■ Consegna A ■
Puoi riportare come elenco numerato le righe dei record che vanno dall'inizio fino a quella che contiene "title Studying electronics", entrambe comprese, tralasciando le righe vuote?

Sentenza Sentenza Cassazione Civile n. 18795 del 02/07/2021

Cassazione civile sez. VI, 02/07/2021, (ud. 11/02/2021, dep. 02/07/2021), n.18795

LA CORTE SUPREMA DI CASSAZIONE

SEZIONE SESTA CIVILE

SOTTOSEZIONE 3

Composta dagli Ill.mi Sigg.ri Magistrati:

Dott. AMENDOLA Adelaide – Presidente –

Dott. SCODITTI Enrico – Consigliere –

Dott. POSITANO Gabriele – Consigliere –

Dott. CRICENTI Giuseppe – Consigliere –

Dott. GIAIME GUIZZA Stefano – rel. Consigliere –

ha pronunciato la seguente:

ORDINANZA

sul ricorso 1946-2020 proposto da:

N.A.M., elettivamente domiciliata in ROMA, VIA MONTE ZEBIO

7, presso lo studio dell’Avvocato LUCA PERONE, che la rappresenta e

difende;

– ricorrente –

contro

MINISTERO DELLA GIUSTIZIA (OMISSIS), in persona del Ministro pro

tempore elettivamente domiciliato in ROMA, VIA DEI PORTOGHESI 12,

presso l’AVVOCATURA GENERALE DELLO STATO, che lo rappresenta e

difende ope legis;

– controricorrente –

avverso la sentenza n. 2668/2019 della CORTE D’APPELLO di MILANO,

depositata il 17/06/2019;

udita la relazione della causa svolta nella camera di consiglio non

partecipata dell’11/02/2021 dal Consigliere Relatore Dott. GIAIME

GUIZZI STEFANO.

■ Record dei dati ■
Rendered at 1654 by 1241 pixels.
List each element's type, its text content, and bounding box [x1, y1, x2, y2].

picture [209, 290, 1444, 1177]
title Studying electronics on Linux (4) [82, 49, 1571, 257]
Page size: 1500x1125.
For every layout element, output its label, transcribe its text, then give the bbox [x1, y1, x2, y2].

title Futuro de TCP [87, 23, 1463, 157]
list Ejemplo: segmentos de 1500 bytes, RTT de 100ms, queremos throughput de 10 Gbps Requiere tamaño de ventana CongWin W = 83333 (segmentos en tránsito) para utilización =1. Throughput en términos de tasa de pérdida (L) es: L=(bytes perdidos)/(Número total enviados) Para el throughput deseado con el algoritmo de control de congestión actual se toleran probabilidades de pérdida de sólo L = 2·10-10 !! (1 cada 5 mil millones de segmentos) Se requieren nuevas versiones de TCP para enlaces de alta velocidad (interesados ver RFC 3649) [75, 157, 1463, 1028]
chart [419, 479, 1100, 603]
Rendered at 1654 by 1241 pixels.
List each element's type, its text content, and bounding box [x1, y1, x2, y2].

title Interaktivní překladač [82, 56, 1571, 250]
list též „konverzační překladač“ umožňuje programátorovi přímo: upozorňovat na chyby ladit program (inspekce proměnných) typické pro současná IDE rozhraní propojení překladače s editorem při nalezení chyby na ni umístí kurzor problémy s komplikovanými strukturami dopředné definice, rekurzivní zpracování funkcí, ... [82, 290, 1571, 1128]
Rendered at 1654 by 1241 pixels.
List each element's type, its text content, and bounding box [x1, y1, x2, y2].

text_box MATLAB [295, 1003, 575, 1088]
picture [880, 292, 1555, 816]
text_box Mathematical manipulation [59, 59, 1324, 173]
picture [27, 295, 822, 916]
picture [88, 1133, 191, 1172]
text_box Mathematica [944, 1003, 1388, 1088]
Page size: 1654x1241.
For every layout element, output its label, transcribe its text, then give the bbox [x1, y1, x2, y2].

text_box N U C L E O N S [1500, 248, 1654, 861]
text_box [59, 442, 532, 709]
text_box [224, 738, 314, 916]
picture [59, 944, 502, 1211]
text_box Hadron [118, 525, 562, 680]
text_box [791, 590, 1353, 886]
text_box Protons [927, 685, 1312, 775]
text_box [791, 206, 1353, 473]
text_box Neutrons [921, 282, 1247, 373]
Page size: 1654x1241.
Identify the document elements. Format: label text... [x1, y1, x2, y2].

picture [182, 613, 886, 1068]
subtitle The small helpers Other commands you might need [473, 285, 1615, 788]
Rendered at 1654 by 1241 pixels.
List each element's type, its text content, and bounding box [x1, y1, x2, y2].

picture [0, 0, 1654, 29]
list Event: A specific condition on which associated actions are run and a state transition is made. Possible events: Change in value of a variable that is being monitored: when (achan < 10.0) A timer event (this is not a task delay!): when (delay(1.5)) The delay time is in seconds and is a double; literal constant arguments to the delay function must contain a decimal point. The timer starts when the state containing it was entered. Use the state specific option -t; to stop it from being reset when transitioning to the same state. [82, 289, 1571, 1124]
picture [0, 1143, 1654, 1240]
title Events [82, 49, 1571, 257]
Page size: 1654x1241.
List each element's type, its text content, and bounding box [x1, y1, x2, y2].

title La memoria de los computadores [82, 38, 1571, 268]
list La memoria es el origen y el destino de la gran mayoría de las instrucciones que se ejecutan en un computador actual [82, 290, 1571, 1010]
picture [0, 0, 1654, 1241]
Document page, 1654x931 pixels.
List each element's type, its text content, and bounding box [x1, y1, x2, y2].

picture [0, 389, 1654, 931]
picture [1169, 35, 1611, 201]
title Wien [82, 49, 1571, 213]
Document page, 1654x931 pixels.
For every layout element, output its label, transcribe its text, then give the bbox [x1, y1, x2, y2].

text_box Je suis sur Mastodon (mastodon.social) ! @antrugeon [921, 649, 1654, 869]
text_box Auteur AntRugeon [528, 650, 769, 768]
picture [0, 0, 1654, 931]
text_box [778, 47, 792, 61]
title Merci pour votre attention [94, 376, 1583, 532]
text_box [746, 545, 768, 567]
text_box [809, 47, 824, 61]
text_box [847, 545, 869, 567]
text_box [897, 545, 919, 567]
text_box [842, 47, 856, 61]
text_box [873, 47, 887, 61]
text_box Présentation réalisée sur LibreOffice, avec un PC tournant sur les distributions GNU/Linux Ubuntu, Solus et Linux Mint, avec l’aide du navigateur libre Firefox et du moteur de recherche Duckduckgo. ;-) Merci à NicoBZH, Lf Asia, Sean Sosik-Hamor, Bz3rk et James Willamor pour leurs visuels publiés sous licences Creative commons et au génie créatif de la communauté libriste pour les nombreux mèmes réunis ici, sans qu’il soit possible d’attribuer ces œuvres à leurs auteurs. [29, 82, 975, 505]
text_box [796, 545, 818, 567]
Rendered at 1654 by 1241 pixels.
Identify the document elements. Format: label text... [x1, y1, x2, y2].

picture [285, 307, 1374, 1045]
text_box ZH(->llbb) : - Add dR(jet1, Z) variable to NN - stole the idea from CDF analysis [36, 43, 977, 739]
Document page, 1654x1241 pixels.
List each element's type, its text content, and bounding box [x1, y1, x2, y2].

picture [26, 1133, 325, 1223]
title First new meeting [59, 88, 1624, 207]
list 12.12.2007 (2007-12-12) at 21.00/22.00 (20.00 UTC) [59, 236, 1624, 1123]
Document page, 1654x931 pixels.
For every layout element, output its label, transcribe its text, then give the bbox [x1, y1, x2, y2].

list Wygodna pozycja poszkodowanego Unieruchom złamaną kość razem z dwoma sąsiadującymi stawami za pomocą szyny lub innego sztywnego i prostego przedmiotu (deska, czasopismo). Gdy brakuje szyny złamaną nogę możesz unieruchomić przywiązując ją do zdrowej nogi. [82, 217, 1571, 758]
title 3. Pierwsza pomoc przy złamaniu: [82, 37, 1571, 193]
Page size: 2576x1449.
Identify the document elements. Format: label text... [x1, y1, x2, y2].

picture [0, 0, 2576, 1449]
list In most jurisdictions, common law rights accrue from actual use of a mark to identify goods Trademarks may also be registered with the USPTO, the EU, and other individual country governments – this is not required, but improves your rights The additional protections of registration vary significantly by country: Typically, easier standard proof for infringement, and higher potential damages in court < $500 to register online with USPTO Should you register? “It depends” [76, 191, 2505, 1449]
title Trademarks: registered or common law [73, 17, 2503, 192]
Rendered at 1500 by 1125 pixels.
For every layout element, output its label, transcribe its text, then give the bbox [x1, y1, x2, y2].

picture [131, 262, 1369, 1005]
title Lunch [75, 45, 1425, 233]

■ Consegna B ■
Quali magistrati compongono la Corte secondo l'elenco della sentenza, e con quale ruolo è indicato ciascuno?

■ Risposta completa A ■
1. Rendered at 1654 by 1241 pixels.
2. List each element's type, its text content, and bounding box [x1, y1, x2, y2].
3. picture [209, 290, 1444, 1177]
4. title Studying electronics on Linux (4) [82, 49, 1571, 257]

■ Risposta completa B ■
- Dott. AMENDOLA Adelaide: Presidente
- Dott. SCODITTI Enrico: Consigliere
- Dott. POSITANO Gabriele: Consigliere
- Dott. CRICENTI Giuseppe: Consigliere
- Dott. GIAIME GUIZZA Stefano: rel. Consigliere